_Assignment_: In the entries below, begin at the line with "This ratio remains" and stop after the line with "plan’s benefits (such"; output those lines exactly and omit the pictures.

Material to process START

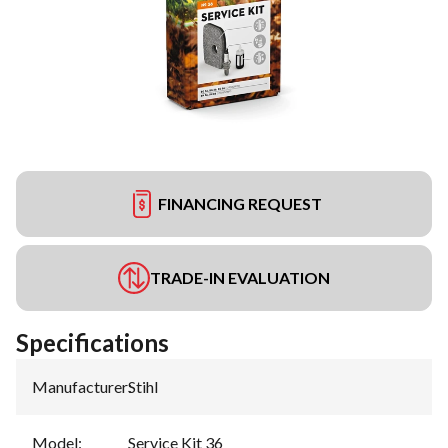
FINANCING REQUEST
TRADE-IN EVALUATION
Specifications
Manufacturer
:
Stihl
Model
:
Service Kit 36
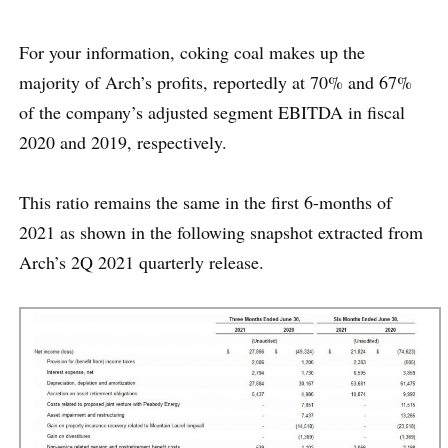
For your information, coking coal makes up the
majority of Arch’s profits, reportedly at 70% and 67%
of the company’s adjusted segment EBITDA in fiscal
2020 and 2019, respectively.
This ratio remains the same in the first 6-months of
2021 as shown in the following snapshot extracted from
Arch’s 2Q 2021 quarterly release.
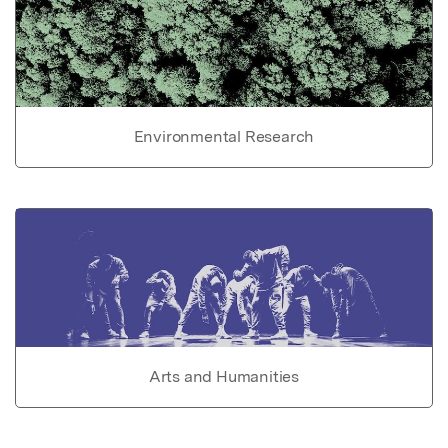
Environmental Research
Arts and Humanities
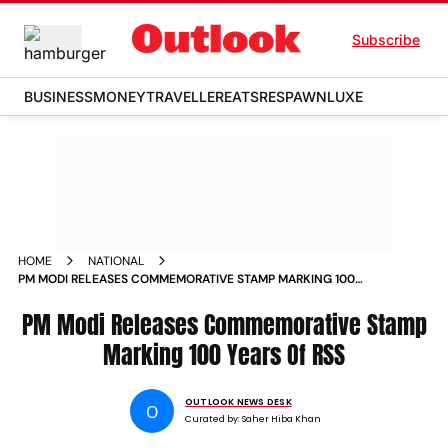
Subscribe
BUSINESS
MONEY
TRAVELLER
EATS
RESPAWN
LUXE
HOME
NATIONAL
PM MODI RELEASES COMMEMORATIVE STAMP MARKING 100
YEARS OF RSS
PM Modi Releases Commemorative Stamp
Marking 100 Years Of RSS
OUTLOOK NEWS DESK
O
Curated by:
Saher Hiba Khan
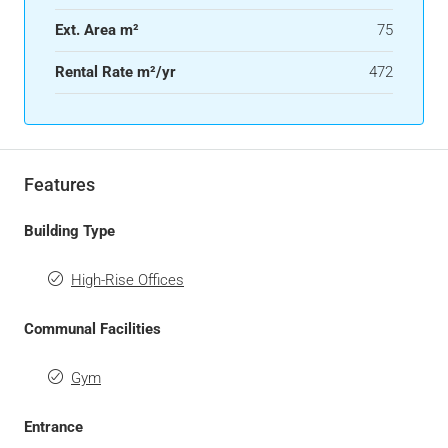
Ext. Area m²
75
Rental Rate m²/yr
472
Features
Building Type
High-Rise Offices
Communal Facilities
Gym
Entrance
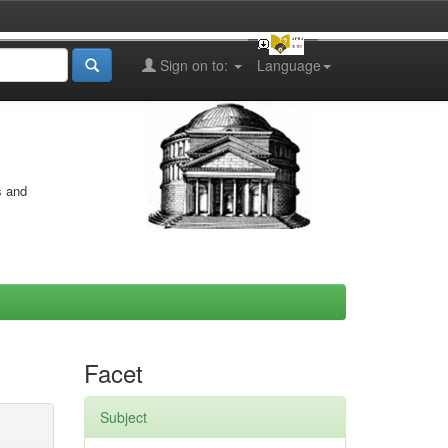
Sign on to:
Language
s and
Facet
Subject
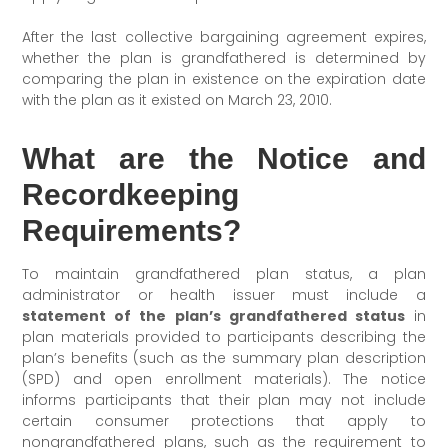
After the last collective bargaining agreement expires,
whether the plan is grandfathered is determined by
comparing the plan in existence on the expiration date
with the plan as it existed on March 23, 2010.
What are the Notice and
Recordkeeping
Requirements?
To maintain grandfathered plan status, a plan
administrator or health issuer must include a
statement of the plan’s grandfathered status
in
plan materials provided to participants describing the
plan’s benefits (such as the summary plan description
(SPD) and open enrollment materials). The notice
informs participants that their plan may not include
certain consumer protections that apply to
nongrandfathered plans, such as the requirement to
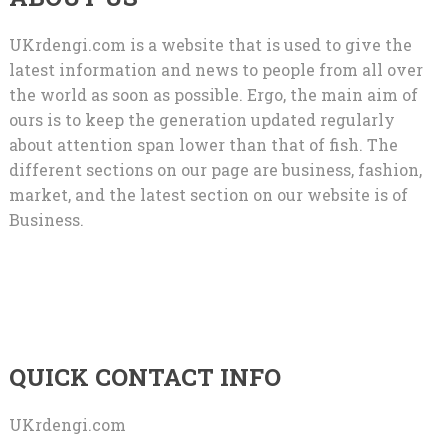
UKrdengi.com is a website that is used to give the
latest information and news to people from all over
the world as soon as possible. Ergo, the main aim of
ours is to keep the generation updated regularly
about attention span lower than that of fish. The
different sections on our page are business, fashion,
market, and the latest section on our website is of
Business.
QUICK CONTACT INFO
UKrdengi.com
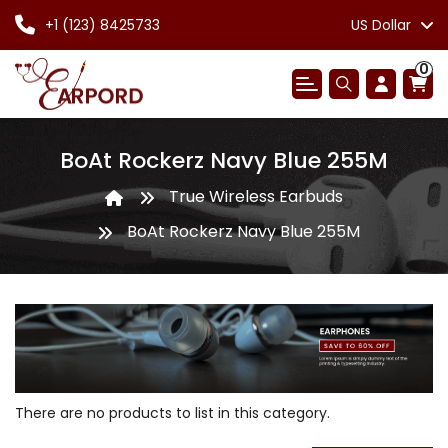
+1 (123) 8425733
US Dollar
0
BoAt Rockerz Navy Blue 255M
True Wireless Earbuds
BoAt Rockerz Navy Blue 255M
There are no products to list in this category.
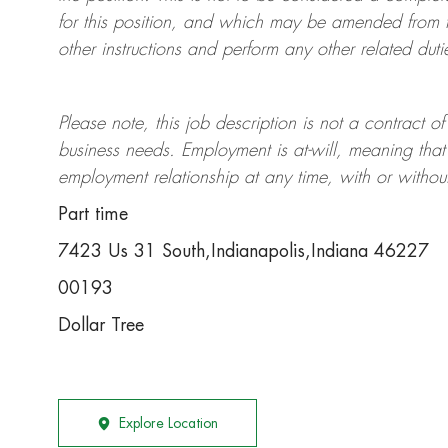
for this position, and which may be amended from t
other instructions and perform any other related duti
Please note, this job description is not a contrac
business needs. Employment is at-will, meaning th
employment relationship at any time, with or withou
Part time
7423 Us 31 South,Indianapolis,Indiana 46227
00193
Dollar Tree
Explore Location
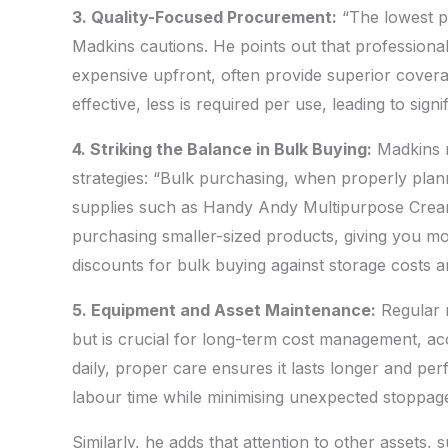
3. Quality-Focused Procurement:
“The lowest pr
Madkins cautions. He points out that professiona
expensive upfront, often provide superior cover
effective, less is required per use, leading to sig
4. Striking the Balance in Bulk Buying:
Madkins r
strategies: “Bulk purchasing, when properly plann
supplies such as Handy Andy Multipurpose Cream i
purchasing smaller-sized products, giving you mo
discounts for bulk buying against storage costs an
5. Equipment and Asset Maintenance:
Regular 
but is crucial for long-term cost management, ac
daily, proper care ensures it lasts longer and pe
labour time while minimising unexpected stoppage
Similarly, he adds that attention to other assets,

Material to process END

_Reply_:
This ratio remains the same in the first 6-months of
2021 as shown in the following snapshot extracted from
Arch’s 2Q 2021 quarterly release.
Environmental Research
Arts and Humanities
Subscribe
BUSINESS
MONEY
TRAVELLER
EATS
RESPAWN
LUXE
HOME
NATIONAL
PM MODI RELEASES COMMEMORATIVE STAMP MARKING 100
YEARS OF RSS
PM Modi Releases Commemorative Stamp
Marking 100 Years Of RSS
OUTLOOK NEWS DESK
O
Curated by:
Saher Hiba Khan
Ext. Area m²
75
Rental Rate m²/yr
472
Features
Building Type
High-Rise Offices
Communal Facilities
Gym
Entrance
Sign on to:
Language
s and
Facet
Subject
After the last collective bargaining agreement expires,
whether the plan is grandfathered is determined by
comparing the plan in existence on the expiration date
with the plan as it existed on March 23, 2010.
What are the Notice and
Recordkeeping
Requirements?
To maintain grandfathered plan status, a plan
administrator or health issuer must include a
statement of the plan’s grandfathered status
in
plan materials provided to participants describing the
plan’s benefits (such as the summary plan description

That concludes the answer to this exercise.